Search the records for the string "Disabled". Copy each line where it occurs.

Plain-text document sources:
┄┄┄┄┄┄┄┄┄┄┄┄┄┄┄┄┄┄┄┄

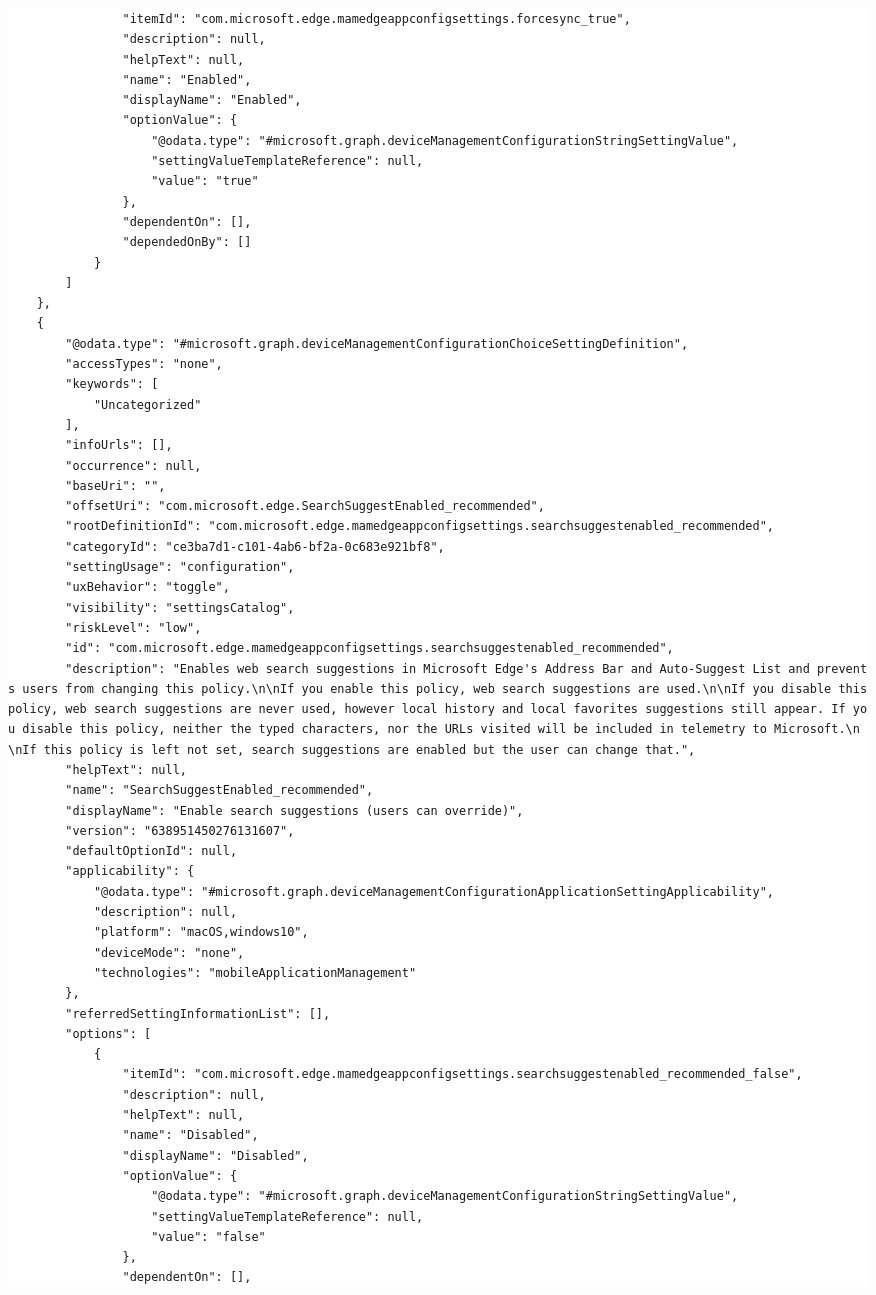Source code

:                    "itemId": "com.microsoft.edge.mamedgeappconfigsettings.forcesync_true",
                    "description": null,
                    "helpText": null,
                    "name": "Enabled",
                    "displayName": "Enabled",
                    "optionValue": {
                        "@odata.type": "#microsoft.graph.deviceManagementConfigurationStringSettingValue",
                        "settingValueTemplateReference": null,
                        "value": "true"
                    },
                    "dependentOn": [],
                    "dependedOnBy": []
                }
            ]
        },
        {
            "@odata.type": "#microsoft.graph.deviceManagementConfigurationChoiceSettingDefinition",
            "accessTypes": "none",
            "keywords": [
                "Uncategorized"
            ],
            "infoUrls": [],
            "occurrence": null,
            "baseUri": "",
            "offsetUri": "com.microsoft.edge.SearchSuggestEnabled_recommended",
            "rootDefinitionId": "com.microsoft.edge.mamedgeappconfigsettings.searchsuggestenabled_recommended",
            "categoryId": "ce3ba7d1-c101-4ab6-bf2a-0c683e921bf8",
            "settingUsage": "configuration",
            "uxBehavior": "toggle",
            "visibility": "settingsCatalog",
            "riskLevel": "low",
            "id": "com.microsoft.edge.mamedgeappconfigsettings.searchsuggestenabled_recommended",
            "description": "Enables web search suggestions in Microsoft Edge's Address Bar and Auto-Suggest List and prevents users from changing this policy.\n\nIf you enable this policy, web search suggestions are used.\n\nIf you disable this policy, web search suggestions are never used, however local history and local favorites suggestions still appear. If you disable this policy, neither the typed characters, nor the URLs visited will be included in telemetry to Microsoft.\n\nIf this policy is left not set, search suggestions are enabled but the user can change that.",
            "helpText": null,
            "name": "SearchSuggestEnabled_recommended",
            "displayName": "Enable search suggestions (users can override)",
            "version": "638951450276131607",
            "defaultOptionId": null,
            "applicability": {
                "@odata.type": "#microsoft.graph.deviceManagementConfigurationApplicationSettingApplicability",
                "description": null,
                "platform": "macOS,windows10",
                "deviceMode": "none",
                "technologies": "mobileApplicationManagement"
            },
            "referredSettingInformationList": [],
            "options": [
                {
                    "itemId": "com.microsoft.edge.mamedgeappconfigsettings.searchsuggestenabled_recommended_false",
                    "description": null,
                    "helpText": null,
                    "name": "Disabled",
                    "displayName": "Disabled",
                    "optionValue": {
                        "@odata.type": "#microsoft.graph.deviceManagementConfigurationStringSettingValue",
                        "settingValueTemplateReference": null,
                        "value": "false"
                    },
                    "dependentOn": [],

┄┄┄┄┄┄┄┄┄┄┄┄┄┄┄┄┄┄┄┄

Exercise solution:
                    "name": "Disabled",
                    "displayName": "Disabled",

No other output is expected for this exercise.